▸ **BRIEF A**
In the essay on resumes, reproduce the passage starting with "I carefully inserted" and going on through "response at all.".
▸ **BRIEF B**
According to the essay on resumes, what do employers often do today when they are not interested in a resume?

▸ **PAGE EXCERPT**
--
After working for days creating my resume, I'd carefully constructed my employment history with an eye to grabbing my prospective employer's attention with what (I hoped) would be my spectacular accomplishments. I went over it repeatedly, looking for mispellings and typos, trying to find places where I could "word things" better.
Finally, after two weeks, it was ready. I sent it off to the printers to have it printed professionally on the best stock of paper available. When it came back, I decided it was beautiful in every way. It was ready, and I was ready to get the job.
I dashed off a cover letter: "Dear Sir or Madam, I read with interest your job opening and as you can see from my attached resume..."
I carefully inserted the whole package into an expensive business envelope, addressed it and sent it off.
WHAT YOU HEAR BACK
A few years ago an employer would send you a reject letter if he/she weren't interested (or impressed) with your resume. Many times today, however, you get no response at all.
In my case, I did get a response. I heard something that sounded like a yawn, followed by the crinkling, shredding noise paper makes when it's been wadded up and thrown in the wastebasket. That was followed by the deafening silence of no further response.
WHAT HAPPENED?
Once again, I was left holding an empty bag wondering what had gone wrong.
I'd spent so much time on my resume and had followed every rule in the book. I'd emphasized my accomplishments; I'd clearly shown, line-by-line, my experience and education; I'd put it on top notch, professional paper; I'd been respectful and confident.
I was clearly qualified for that job, I felt, and I should have at least gotten something back, if it was only a reject letter.
--
▸ **SUPPLIED ENTRIES**
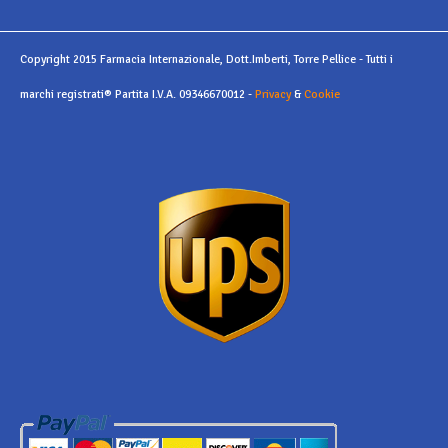
Copyright 2015 Farmacia Internazionale, Dott.Imberti, Torre Pellice - Tutti i
marchi registrati® Partita I.V.A. 09346670012 -
Privacy
&
Cookie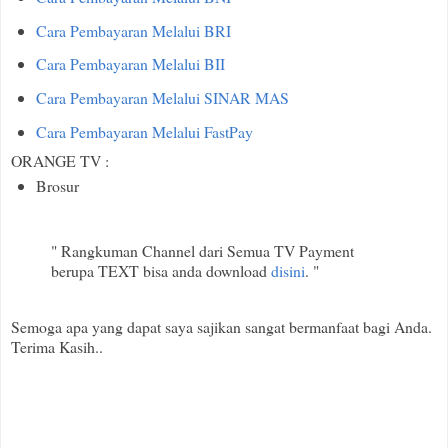
Cara Pembayaran Melalui BRI
Cara Pembayaran Melalui BII
Cara Pembayaran Melalui SINAR MAS
Cara Pembayaran Melalui FastPay
ORANGE TV :
Brosur
" Rangkuman Channel dari Semua TV Payment
berupa TEXT bisa anda download
disini
. "
Semoga apa yang dapat saya sajikan sangat bermanfaat bagi Anda.
Terima Kasih..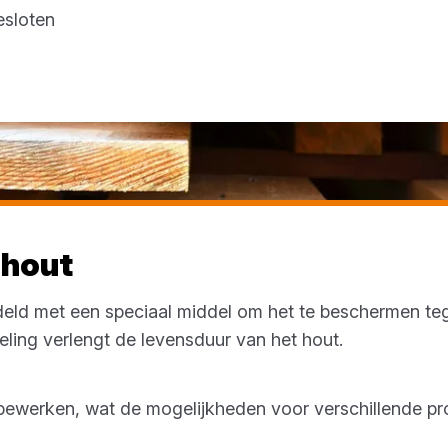
esloten
 hout
eld met een speciaal middel om het te beschermen teg
ling verlengt de levensduur van het hout.
e bewerken, wat de mogelijkheden voor verschillende 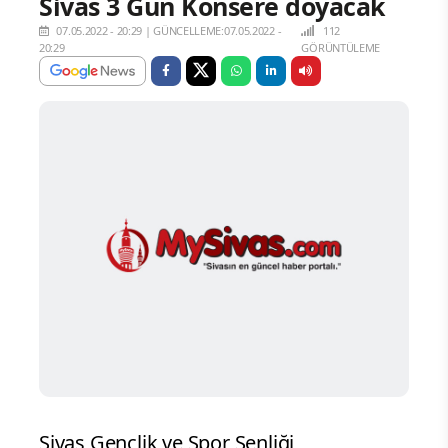
Sivas 3 Gün Konsere doyacak
07.05.2022 - 20:29
|
GÜNCELLEME:07.05.2022 -
112
20:29
GÖRÜNTÜLEME
Sivas Gençlik ve Spor Şenliği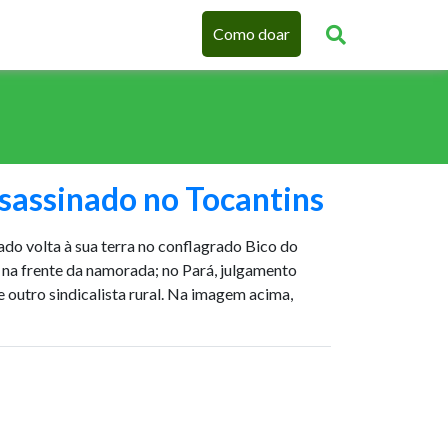
Como doar
sassinado no Tocantins
do volta à sua terra no conflagrado Bico do
 na frente da namorada; no Pará, julgamento
 outro sindicalista rural. Na imagem acima,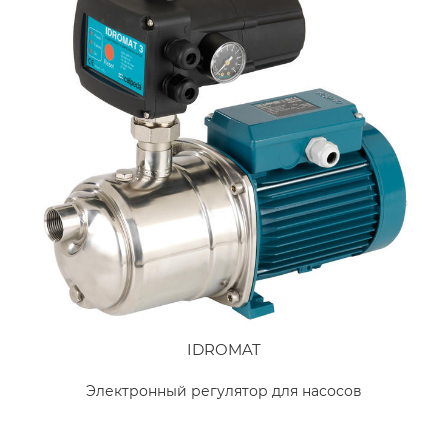
IDROMAT
Электронный регулятор для насосов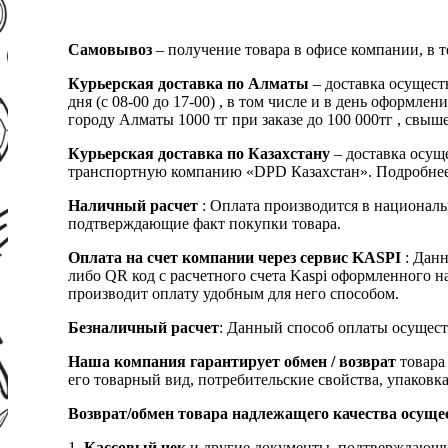
Самовывоз
– получение товара в офисе компании, в 
Курьерская доставка по Алматы
– доставка осущест
дня (с 08-00 до 17-00) , в том числе и в день оформ
городу Алматы 1000 тг при заказе до 100 000тг , с
Курьерская доставка по Казахстану
– доставка осуще
транспортную компанию «DPD Казахстан». Подробнее
Наличный расчет
: Оплата производится в националь
подтверждающие факт покупки товара.
Оплата на счет компании через сервис KASPI
: Дан
либо QR код с расчетного счета Kaspi оформленного 
производит оплату удобным для него способом.
Безналичный расчет
: Данный способ оплаты осущест
Наша компания гарантирует обмен / возврат
товара 
его товарный вид, потребительские свойства, упаковка
Возврат/обмен товара надлежащего качества осуще
1.
Кассовый чек
и другие документы, подтверждающи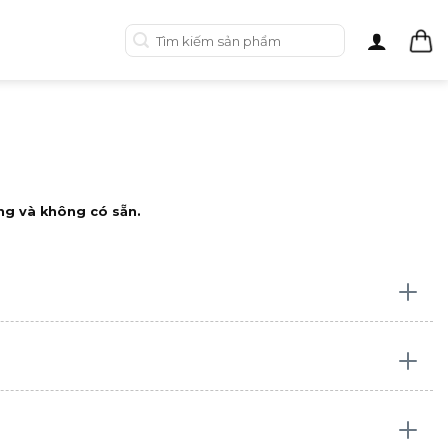
Tìm
kiếm:
ng và không có sẵn.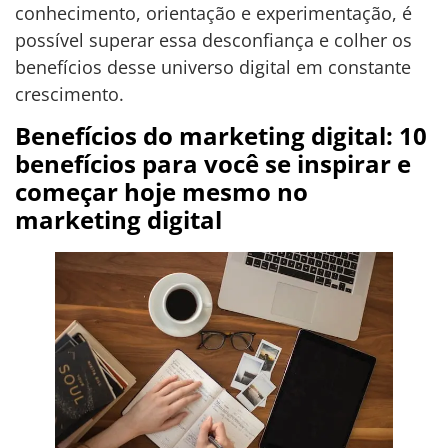
conhecimento, orientação e experimentação, é
possível superar essa desconfiança e colher os
benefícios desse universo digital em constante
crescimento.
Benefícios do marketing digital: 10
benefícios para você se inspirar e
começar hoje mesmo no
marketing digital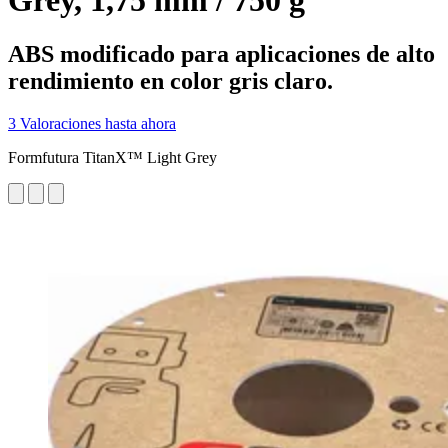
Grey, 1,75 mm / 750 g
ABS modificado para aplicaciones de alto
rendimiento en color gris claro.
3 Valoraciones hasta ahora
Formfutura TitanX™ Light Grey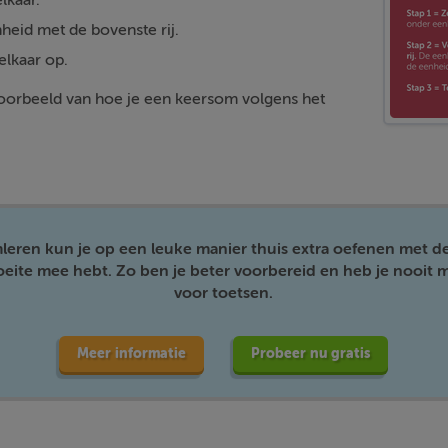
lkaar.
heid met de bovenste rij.
elkaar op.
 voorbeeld van hoe je een keersom volgens het
mleren kun je op een leuke manier thuis extra oefenen met d
moeite mee hebt. Zo ben je beter voorbereid en heb je nooit m
voor toetsen.
Meer informatie
Probeer nu gratis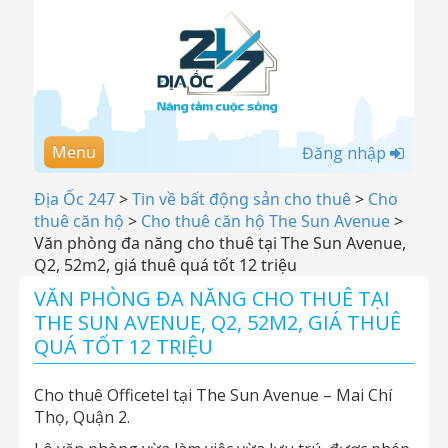
Menu
Đăng nhập
Địa Ốc 247
>
Tin về bất động sản cho thuê
>
Cho
thuê căn hộ
>
Cho thuê căn hộ The Sun Avenue
>
Văn phòng đa năng cho thuê tại The Sun Avenue,
Q2, 52m2, giá thuê quá tốt 12 triệu
VĂN PHÒNG ĐA NĂNG CHO THUÊ TẠI
THE SUN AVENUE, Q2, 52M2, GIÁ THUÊ
QUÁ TỐT 12 TRIỆU
Cho thuê Officetel tại The Sun Avenue – Mai Chí
Thọ, Quận 2.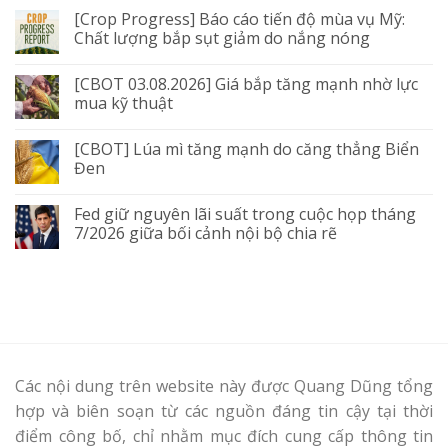
[Crop Progress] Báo cáo tiến độ mùa vụ Mỹ:
Chất lượng bắp sụt giảm do nắng nóng
[CBOT 03.08.2026] Giá bắp tăng mạnh nhờ lực
mua kỹ thuật
[CBOT] Lúa mì tăng mạnh do căng thẳng Biển
Đen
Fed giữ nguyên lãi suất trong cuộc họp tháng
7/2026 giữa bối cảnh nội bộ chia rẽ
Các nội dung trên website này được Quang Dũng tổng
hợp và biên soạn từ các nguồn đáng tin cậy tại thời
điểm công bố, chỉ nhằm mục đích cung cấp thông tin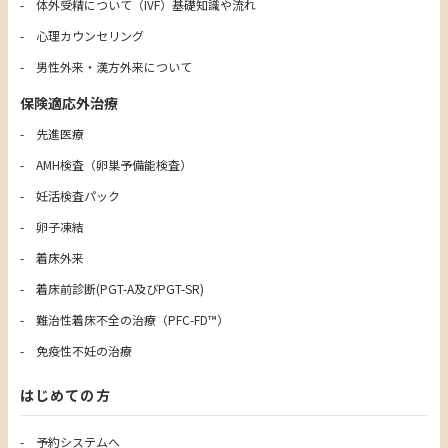
体外受精について（IVF）基礎知識や流れ
心理カウンセリング
男性外来・漢方外来について
保険適応外治療
先進医療
AMH検査（卵巣予備能検査）
妊活検査パック
卵子凍結
着床外来
着床前診断(PGT-A及びPGT-SR)
難治性着床不全の治療（PFC-FD™）
免疫性不妊の治療
はじめての方
予約システムへ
--
▸ **RESPONSE A**
I carefully inserted the whole package into an expensive business envelope, addressed it and sent it off.
WHAT YOU HEAR BACK
A few years ago an employer would send you a reject letter if he/she weren't interested (or impressed) with your resume. Many times today, however, you get no response at all.

▸ **RESPONSE B**
They often send no response at all.